Hoe werkelijk de Here de genoemde werken van de mens
bij het heil betrekt, betoont Hij aan het eind van zijn waarschuwing:
“Alleen wie overwint zal het Koninkrijk Gods beërven”. Overwinnen kan echter
alleen in Gods kracht en door de kruisverdiensten van Jezus. Tegelijk leert
de Here dat het levende water of heil niet wordt verdiend, maar “gegeven als
een geschenk” door God. De grote nadruk die de Allerhoogste hier legt op het
woord “Ik” onderstreept hoe het heil door Hem als een geschenk wordt gegeven
zonder enige verdienste. Doch daarbij moet de Here gebeden worden als de
alpha en de omega, het begin en het einde:
-
“En Hij
zeide: Schrijf, want deze woorden zijn getrouw en waarachtig. En Hij sprak
tot mij: Zij zijn geschied. Ik ben de alfa en de omega, het begin en het
einde. Ik zal den dorstige geven uit de bron van het water des Levens, om
niet. Wie overwint zal deze dingen beërven, en Ik zal hem tot een God zijn
en Hij zal mij tot een zoon zijn”.
De twee boeken als getuigen maken het onmogelijk hier
en nu te zwijgen over de eeuwige gevolgen van geloof zonder de werken. De
twee getuigen van Jezus zijn onverbiddelijk. Daarom wordt van allen die
verloren gaan, de kleingelovige het eerst bij de naam genoemd. Wat de NBG
heeft vertaald met lafhartigen, noemde Jezus kleingelovigen in Mattheus
8:26.
Gods Zoon op zijn troon zal straks iedereen in “de poel des vuurs” werpen,
die de genoemde werken niet op zijn naam heeft staan. Deze verbanning treft
elke kleingelovige net zo goed als ongelovigen, verfoeilijken, moordenaars,
hoereerders, tovenaars, afgodendienaars en leugenaars. Kortom, de
kleingelovige “is” niet gered, want de bedelaar die weet heeft van
zijn schuld en daarom volhardt in gebed in de hoop van het eeuwige leven, “wordt”
gered:
-
“Maar de
kleingelovigen (RHK), de ongelovigen, de verfoeilijken, de moordenaars, de
hoereerders, de tovenaars, de afgodendienaars en alle leugenaars – hun
deel is in de poel, die brandt van vuur en zwavel: dit is de tweede dood”.
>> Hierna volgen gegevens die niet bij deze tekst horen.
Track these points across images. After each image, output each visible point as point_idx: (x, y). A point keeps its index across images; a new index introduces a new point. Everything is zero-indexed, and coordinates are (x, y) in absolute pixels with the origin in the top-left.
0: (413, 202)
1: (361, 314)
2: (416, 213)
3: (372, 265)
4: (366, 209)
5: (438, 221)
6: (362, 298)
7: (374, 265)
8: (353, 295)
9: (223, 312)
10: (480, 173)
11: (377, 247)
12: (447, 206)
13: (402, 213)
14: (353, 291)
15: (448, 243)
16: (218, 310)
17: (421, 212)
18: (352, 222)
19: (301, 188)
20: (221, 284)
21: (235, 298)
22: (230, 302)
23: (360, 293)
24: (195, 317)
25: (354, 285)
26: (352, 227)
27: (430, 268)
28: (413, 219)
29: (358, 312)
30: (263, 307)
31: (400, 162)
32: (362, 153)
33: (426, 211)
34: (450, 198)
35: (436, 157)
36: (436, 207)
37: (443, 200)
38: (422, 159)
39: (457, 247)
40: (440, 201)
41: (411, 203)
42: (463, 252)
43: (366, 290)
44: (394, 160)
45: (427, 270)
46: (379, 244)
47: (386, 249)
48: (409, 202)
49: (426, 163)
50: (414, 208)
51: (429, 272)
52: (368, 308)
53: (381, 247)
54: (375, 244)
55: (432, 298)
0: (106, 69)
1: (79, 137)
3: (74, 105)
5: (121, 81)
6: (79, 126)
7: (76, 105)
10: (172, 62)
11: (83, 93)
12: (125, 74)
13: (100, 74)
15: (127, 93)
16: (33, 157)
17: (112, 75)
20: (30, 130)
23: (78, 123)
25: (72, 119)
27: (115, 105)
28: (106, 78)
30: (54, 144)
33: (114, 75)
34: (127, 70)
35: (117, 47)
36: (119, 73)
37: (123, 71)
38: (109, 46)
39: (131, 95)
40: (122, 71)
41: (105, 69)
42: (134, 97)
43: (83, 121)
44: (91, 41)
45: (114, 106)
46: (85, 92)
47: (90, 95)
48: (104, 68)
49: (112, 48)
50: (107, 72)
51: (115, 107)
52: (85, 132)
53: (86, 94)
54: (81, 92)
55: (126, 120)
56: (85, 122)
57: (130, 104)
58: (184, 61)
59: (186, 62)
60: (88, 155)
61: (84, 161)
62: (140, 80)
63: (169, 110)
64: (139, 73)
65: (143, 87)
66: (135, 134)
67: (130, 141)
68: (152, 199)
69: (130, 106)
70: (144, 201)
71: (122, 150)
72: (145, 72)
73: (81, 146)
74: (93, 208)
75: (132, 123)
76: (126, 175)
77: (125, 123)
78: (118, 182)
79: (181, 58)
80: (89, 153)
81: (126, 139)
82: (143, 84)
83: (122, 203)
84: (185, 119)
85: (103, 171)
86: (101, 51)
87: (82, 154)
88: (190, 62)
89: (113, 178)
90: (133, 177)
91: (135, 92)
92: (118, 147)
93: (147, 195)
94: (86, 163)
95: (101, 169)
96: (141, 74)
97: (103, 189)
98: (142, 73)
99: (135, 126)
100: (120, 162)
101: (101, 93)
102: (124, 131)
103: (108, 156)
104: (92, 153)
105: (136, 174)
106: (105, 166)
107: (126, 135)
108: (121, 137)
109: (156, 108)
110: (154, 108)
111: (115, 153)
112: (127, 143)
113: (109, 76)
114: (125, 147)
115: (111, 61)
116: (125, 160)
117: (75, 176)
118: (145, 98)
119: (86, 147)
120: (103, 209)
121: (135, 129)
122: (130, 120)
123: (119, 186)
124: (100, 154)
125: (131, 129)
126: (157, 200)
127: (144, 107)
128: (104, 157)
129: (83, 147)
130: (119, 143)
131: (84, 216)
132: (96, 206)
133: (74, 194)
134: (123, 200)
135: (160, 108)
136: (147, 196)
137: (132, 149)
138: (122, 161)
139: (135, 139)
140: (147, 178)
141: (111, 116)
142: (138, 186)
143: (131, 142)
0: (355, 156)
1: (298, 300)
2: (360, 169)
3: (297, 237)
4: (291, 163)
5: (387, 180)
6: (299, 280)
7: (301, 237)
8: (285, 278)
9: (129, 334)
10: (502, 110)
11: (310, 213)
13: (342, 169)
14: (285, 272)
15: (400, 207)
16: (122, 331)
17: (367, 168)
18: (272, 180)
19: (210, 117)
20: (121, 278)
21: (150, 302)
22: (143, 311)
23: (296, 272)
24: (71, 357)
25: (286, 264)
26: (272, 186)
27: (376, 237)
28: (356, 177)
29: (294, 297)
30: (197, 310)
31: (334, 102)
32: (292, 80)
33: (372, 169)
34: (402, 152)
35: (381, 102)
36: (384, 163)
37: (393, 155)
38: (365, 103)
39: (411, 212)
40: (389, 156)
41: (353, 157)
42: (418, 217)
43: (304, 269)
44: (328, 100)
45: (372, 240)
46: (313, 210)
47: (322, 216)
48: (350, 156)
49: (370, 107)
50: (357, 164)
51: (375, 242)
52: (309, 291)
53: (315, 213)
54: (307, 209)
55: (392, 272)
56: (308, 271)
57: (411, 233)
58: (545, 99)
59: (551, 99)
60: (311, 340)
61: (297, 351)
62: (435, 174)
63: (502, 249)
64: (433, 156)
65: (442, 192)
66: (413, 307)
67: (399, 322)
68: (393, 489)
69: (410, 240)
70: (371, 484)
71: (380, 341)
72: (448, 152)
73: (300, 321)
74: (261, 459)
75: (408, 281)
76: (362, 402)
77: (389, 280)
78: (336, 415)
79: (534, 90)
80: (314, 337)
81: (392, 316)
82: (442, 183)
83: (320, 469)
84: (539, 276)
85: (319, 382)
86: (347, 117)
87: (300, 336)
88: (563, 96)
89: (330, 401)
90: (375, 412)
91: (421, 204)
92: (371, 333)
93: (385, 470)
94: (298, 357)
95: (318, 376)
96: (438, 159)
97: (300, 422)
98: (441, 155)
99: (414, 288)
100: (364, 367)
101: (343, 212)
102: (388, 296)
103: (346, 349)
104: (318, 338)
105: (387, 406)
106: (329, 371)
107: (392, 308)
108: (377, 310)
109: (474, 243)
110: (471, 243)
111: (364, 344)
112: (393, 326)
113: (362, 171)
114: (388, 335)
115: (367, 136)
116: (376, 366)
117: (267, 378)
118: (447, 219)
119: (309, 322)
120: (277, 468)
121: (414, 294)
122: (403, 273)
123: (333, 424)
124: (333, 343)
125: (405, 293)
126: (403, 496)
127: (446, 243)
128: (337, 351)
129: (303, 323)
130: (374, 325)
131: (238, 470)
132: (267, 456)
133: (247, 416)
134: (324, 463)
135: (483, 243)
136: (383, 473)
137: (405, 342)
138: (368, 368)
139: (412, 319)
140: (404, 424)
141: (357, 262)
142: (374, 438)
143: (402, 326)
Uit het voorafgaande blijkt dat de tranen om iets
anders vloeien dan veelal wordt gedacht. Het zijn de tranen van berouw om de
zonden en de dreiging van de hel, die God zal uitwissen:
-
“en Hij
zal alle tranen van hun ogen afwissen en de dood zal niet meer zijn, noch
rouw, noch geklaag, noch moeite zal er meer zijn, want de eerste dingen
zijn voorbijgegaan”.
Maar Hij die de dood inging
en overwon, zal elke dorstige die zijn schuld belijdt, te drinken geven:
- “Ik ben
de alpha en de omega, het begin en het einde”.